| Texte présenté |
Le mot « élément » (S. dhātu T. dbyings, khams) est un des mots que l’on voit
le plus souvent dans le bouddhisme, sans être bien défini. Le site
Sanskrit.inria.fr donne les sens suivants :
dhātu [dhā_1-tu] m. assise, fondation | élément primordial, substance élémentaire; ingrédient | minéral, métal, minerai; cf. aṣṭadhātu | phil. élément | gram. racine verbale | bd. l'un des 6 éléments: ākāśa l'Éther ou Espace, anila l'Air, tejas le Feu, jala l'Eau et bhū_2 la Terre et vijñāna la Connaissance | bd. élément constitutif du corps; cendres, reliques | [dhātugarbha] bd. reliquaire central d'un stūpa, au bas du pilier de pierre [yaṣṭi].
Il semble avoir un sens d’élément fondamental, et par là d’essence,
au-delà duquel quelque chose ne peut pas être réduit davantage. Tout ce qui « en »
est réduit étant superflu et surimposé. Le sens du mot français élément semble se
conformer à cela : « Substance (réputée) simple, entrant à titre
privilégié dans la composition de ce qui se rencontre dans la nature. »
Il peut ainsi désigner ce qui est élémental dans la matière
(les éléments), le verbe (la racine verbale), quelque chose de déterminable
dans la réalité. Le reliquaire de cendres, contenant les reliques du Bouddha
est appelé dhātugarbha (P. dhātugabbha[1]).
Le site Inria explique que ce terme est devenu « dāgoba » à Ceylan,
occidentalisé en « pagode ». Le reliquaire contient donc l’élément
(dhātu) du Bouddha
(S. buddhadhātu),
considéré comme tel dans le culte qui considérait les reliques du Bouddha comme
l’élément matériel représentatif du Bouddha. D’autres théories se sont opposées
à cette vue plutôt matérialiste du Bouddha et ont considéré que l’ensemble des qualités (S. dharmakāya)
du Bouddha constituaient sont véritable essence.

| Extraits de données |
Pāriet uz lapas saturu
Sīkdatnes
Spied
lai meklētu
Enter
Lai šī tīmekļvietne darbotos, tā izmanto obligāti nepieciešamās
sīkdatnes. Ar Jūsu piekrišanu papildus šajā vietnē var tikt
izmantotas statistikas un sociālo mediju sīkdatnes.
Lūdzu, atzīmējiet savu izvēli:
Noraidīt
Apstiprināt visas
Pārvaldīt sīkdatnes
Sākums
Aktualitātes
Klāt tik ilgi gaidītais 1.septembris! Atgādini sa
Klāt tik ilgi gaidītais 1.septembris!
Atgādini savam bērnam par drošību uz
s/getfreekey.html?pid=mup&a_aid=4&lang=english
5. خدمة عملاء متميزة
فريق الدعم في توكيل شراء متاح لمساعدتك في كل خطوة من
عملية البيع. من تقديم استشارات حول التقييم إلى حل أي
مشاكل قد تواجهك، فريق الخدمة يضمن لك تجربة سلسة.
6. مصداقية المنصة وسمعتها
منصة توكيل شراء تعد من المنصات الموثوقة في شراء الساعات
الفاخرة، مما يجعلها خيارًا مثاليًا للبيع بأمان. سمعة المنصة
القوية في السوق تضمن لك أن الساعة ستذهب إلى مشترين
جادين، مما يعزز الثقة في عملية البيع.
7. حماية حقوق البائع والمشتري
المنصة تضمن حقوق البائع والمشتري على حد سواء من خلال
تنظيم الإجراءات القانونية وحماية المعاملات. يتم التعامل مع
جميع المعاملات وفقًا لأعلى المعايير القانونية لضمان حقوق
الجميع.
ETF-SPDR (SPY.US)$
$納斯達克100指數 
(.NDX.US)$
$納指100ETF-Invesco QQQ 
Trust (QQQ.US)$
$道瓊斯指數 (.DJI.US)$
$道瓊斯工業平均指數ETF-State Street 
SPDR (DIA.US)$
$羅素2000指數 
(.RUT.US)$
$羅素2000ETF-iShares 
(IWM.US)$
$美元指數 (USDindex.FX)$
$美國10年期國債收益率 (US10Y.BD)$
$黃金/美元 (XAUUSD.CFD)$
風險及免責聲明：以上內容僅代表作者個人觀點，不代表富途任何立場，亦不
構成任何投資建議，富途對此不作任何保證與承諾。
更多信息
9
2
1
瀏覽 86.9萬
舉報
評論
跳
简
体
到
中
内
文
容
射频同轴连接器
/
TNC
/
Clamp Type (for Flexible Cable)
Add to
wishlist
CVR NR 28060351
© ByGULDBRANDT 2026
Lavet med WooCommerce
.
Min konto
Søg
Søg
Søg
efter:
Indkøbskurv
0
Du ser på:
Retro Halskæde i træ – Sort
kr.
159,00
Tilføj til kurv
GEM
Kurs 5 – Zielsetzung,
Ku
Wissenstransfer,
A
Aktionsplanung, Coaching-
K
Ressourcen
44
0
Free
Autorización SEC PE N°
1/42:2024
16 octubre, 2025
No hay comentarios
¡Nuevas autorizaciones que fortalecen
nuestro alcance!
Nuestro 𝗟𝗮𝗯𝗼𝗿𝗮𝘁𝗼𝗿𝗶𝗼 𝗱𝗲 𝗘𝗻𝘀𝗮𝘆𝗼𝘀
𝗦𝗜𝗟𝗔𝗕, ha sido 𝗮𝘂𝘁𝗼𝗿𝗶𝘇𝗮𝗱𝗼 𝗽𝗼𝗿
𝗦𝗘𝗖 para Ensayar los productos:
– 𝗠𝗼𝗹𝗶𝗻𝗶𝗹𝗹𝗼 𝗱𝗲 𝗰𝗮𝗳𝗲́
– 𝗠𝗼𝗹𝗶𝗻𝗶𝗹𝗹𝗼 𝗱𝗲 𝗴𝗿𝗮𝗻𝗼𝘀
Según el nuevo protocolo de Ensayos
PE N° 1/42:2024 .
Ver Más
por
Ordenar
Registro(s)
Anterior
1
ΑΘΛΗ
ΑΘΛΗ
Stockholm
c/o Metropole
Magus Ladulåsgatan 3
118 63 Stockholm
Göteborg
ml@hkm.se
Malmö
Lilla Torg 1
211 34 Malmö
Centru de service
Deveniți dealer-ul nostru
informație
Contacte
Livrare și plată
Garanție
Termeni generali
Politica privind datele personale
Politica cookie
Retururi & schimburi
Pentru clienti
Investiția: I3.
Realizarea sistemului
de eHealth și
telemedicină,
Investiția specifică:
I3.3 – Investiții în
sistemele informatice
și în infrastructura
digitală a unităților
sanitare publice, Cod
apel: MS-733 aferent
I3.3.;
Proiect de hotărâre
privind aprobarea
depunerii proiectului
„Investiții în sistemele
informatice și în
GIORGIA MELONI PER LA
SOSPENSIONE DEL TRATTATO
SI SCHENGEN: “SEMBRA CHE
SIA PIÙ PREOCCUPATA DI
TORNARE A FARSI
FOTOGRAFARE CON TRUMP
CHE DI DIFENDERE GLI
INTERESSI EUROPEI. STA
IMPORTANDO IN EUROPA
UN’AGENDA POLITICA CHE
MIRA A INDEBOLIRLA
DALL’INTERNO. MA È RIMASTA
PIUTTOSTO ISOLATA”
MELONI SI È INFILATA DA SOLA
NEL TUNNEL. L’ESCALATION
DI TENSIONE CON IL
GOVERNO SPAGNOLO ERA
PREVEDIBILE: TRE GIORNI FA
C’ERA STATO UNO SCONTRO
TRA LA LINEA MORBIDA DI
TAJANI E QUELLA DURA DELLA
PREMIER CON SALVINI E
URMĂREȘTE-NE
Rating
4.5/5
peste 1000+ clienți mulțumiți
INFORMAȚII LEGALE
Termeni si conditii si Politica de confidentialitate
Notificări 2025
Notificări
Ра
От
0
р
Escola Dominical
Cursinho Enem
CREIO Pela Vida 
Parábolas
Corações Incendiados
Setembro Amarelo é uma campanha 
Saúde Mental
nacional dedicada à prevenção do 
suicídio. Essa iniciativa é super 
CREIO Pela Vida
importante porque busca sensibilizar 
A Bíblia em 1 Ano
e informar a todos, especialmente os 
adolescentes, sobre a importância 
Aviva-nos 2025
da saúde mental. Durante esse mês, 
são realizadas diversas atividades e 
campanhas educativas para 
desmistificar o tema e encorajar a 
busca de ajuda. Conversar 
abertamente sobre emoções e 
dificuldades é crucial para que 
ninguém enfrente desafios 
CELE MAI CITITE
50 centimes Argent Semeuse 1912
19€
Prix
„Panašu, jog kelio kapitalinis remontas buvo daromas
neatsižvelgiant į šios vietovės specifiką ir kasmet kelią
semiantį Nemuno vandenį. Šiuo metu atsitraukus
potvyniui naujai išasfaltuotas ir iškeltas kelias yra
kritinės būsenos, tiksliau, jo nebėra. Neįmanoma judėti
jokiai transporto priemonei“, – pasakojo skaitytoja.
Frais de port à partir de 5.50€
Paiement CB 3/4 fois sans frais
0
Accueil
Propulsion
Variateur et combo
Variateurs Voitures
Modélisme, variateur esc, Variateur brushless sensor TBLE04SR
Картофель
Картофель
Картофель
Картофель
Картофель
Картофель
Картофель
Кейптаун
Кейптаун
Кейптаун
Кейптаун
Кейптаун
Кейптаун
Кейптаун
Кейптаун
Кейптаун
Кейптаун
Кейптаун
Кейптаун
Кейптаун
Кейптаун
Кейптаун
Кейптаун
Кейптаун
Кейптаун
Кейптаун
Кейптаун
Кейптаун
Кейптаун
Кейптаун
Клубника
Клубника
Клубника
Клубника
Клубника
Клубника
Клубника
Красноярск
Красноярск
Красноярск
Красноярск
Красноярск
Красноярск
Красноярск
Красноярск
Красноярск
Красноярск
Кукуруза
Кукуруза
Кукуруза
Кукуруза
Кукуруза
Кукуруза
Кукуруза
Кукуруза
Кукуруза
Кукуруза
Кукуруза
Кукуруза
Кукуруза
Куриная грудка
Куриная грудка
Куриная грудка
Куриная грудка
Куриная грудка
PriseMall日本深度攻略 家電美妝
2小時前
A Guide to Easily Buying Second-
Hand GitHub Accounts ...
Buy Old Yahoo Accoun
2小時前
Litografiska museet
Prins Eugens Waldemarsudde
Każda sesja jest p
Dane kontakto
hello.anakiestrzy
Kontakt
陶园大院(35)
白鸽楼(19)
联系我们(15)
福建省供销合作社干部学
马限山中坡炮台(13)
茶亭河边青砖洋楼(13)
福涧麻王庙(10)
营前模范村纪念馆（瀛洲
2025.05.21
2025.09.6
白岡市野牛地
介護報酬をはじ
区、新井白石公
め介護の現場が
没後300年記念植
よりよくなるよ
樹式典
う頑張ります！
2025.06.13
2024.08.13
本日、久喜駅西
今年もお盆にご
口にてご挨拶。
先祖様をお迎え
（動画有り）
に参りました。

| Consignes |
#1 Dressez la liste des six éléments que le bouddhisme reconnaît selon la définition de dhātu donnée dans le texte sur le mot « élément ». Donnez pour chacun le terme sanskrit et sa traduction française.
#2 Donnez la suite du texte sur le mot « élément » dans le bouddhisme, à partir de l'endroit où il s'arrête.

| Réponses |
#1
ākāśa : l'Éther ou Espace
anila : l'Air
tejas : le Feu
jala : l'Eau
bhū : la Terre
vijñāna : la Connaissance

#2
Puis, on est passé aux
essences scripturaires. Des volumes de textes comportant des incantations (S.
dhāraṇī T. gzungs sngags) ou des paroles du Bienheureux considérés comme le
représentant à part entière. Finalement, avec l’introduction de la théorie de l’embryon/la matrice/la semence de l’Éveillé (S. tathāgatagarbha),
c’est celui-ci qui sera désormé désigné par le terme « élément » (T.
khams S. dhātu), et
que partagent les êtres et les Éveillés. Il est alors synonyme du terme « embryon,
matrice, cœur » (S. garbha T. snying po). Il peut être utilisé au complet « élément
de l’Éveillé » (T. sangs srgyas kyi khams S. Buddhadhātu), ou en abrégé « Élément »
(T. khams S. dhātu),
avec un E majuscule pour indiqué qu’il s’agit de l’élément de l’Éveillé. La Conscience
ou la conscience pure diront des non-bouddhistes. C’est à partir de cet élément
que l’Éveillé se concrétise ou non.
Pour revenir au sens premier d’élément. Selon le Śrāvakabhūmi,
la réalité psychosensorielle est possible par l’interaction de dix-huit
éléments (l’élément de l’œil, de la couleur et de la perception visuelle, etc.).
Toute la réalité sensorielle peut être réduite à ces dix-huit éléments. Connaître
la réalité à travers ces faits mentaux (dharma),
et les examiner en regardant comment ces faits apparaissent et deviennent
manifestes à partir de leurs éléments respectifs, leurs semences (bīja) respectifs, et
leurs origines (gotra) respectifs, est appelé « l’expertise en les
éléments » (dhātu-kauśalyam). Ces dix-huit
éléments sont donc en quelque sorte les « éléments des faits mentaux »
(dharmadhātu),
ce qu’il y a de réel dans la réalité telle que nous la vivons. Connaître la
production des dix-huit faits mentaux (dharma) à partir de leurs propres
éléments (dhātu),
est comprendre (jānāti)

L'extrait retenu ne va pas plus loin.